The provisions of the Companies (Jersey) Law 1991 (the “Law”) relating to cells of a protected cell company (“PCC”) have recently been considered by the Royal Court in the case of Re Ashburton Global Funds PCC.

The Law states that a cell is not a corporate body and has no legal identity separate from that of the PCC.  This is despite a cell having its own board of directors and its own shareholders, being required to have its own Memorandum and Articles of Association, holding its own assets and liabilities and it being possible to wind up the cell without affecting the existence of the PCC.

The issue that arose in the Ashburton case was whether, given the restrictions of the Law and the lack of corporate capacity, a cell of a PCC could nevertheless enter into an arrangement with its members that would lead to an application to the Royal Court for approval of a scheme of arrangement, and whether the cell could submit the application to the Royal Court in its own right.

The proposals involved two cells of Ashburton Global Funds PCC convening meetings of the registered holders of ordinary shares in each cell as the first stage of the schemes of arrangement. At these meetings, the shareholders would be asked to consider and if thought fit approve a scheme of arrangement whereby the assets of each cell would be transferred to a separate sub-fund of a Luxembourg-based SICAV.  The consideration for the transfer of assets would be the issue of shares in the sub-fund, which would be held by nominees on behalf of each cell.

The directors of each cell sought an order from the Royal Court under article 125(1) of the Law.  This provides that where an arrangement is proposed between a company and its members, the court may, on application of the company, order a meeting of the members to be convened in such manner as the Court directs.  The question of whether a cell of a PCC could be considered a company for this purpose was therefore crucial.

The Court held that the cells could independently enter into the arrangements with their shareholders and bring the applications for approval of the schemes of arrangement to the Court.  The reasoning was that article 127YD(3) of the Law provides that a cell can, in some circumstances, be treated as a company for the purpose of the application to it of the Law. Section 127YD(4) goes on to state that for the purposes of paragraph (3), the Law shall apply to a cell of a PCC as if any reference in the Law to a company or any company matters were a reference to a cell.

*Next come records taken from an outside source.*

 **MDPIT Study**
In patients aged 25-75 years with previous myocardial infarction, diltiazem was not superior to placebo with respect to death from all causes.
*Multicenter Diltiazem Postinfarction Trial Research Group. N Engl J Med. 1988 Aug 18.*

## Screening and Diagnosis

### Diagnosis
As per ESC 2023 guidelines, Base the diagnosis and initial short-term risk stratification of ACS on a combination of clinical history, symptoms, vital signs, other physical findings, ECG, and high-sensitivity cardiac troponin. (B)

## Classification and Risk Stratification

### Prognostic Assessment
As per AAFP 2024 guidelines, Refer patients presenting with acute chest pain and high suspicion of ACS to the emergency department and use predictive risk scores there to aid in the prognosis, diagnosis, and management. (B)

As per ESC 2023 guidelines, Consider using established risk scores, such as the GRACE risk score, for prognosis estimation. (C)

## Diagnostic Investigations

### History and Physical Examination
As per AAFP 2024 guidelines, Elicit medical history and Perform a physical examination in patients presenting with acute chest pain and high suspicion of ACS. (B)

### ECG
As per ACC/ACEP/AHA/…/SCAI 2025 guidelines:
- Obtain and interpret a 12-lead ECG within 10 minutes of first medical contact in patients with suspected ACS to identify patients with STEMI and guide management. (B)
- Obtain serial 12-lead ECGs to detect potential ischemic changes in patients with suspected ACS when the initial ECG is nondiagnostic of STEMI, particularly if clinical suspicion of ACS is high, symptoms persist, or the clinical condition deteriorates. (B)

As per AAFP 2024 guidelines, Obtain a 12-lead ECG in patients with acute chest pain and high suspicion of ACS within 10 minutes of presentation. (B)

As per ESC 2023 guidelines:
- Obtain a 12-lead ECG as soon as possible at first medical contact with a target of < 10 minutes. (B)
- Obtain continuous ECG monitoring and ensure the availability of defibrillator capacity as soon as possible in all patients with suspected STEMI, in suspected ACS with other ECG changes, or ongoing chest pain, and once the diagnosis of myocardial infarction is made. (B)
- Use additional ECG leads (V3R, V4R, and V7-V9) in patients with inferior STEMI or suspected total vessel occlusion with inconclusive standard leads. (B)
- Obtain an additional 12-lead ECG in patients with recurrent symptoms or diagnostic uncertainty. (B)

Thus, while there is no change to the general principle that cells of PCCs are not considered separate corporate entities, the Court has confirmed that they will be treated as companies for the purposes of the statutory provisions of the Law.

As a side issue, the Court also held that the holders of the management shares in each cell which had no economic interest in the assets of their cell and no voting rights were not a separate class of shares for the purposes of convening the meetings to consider the schemes.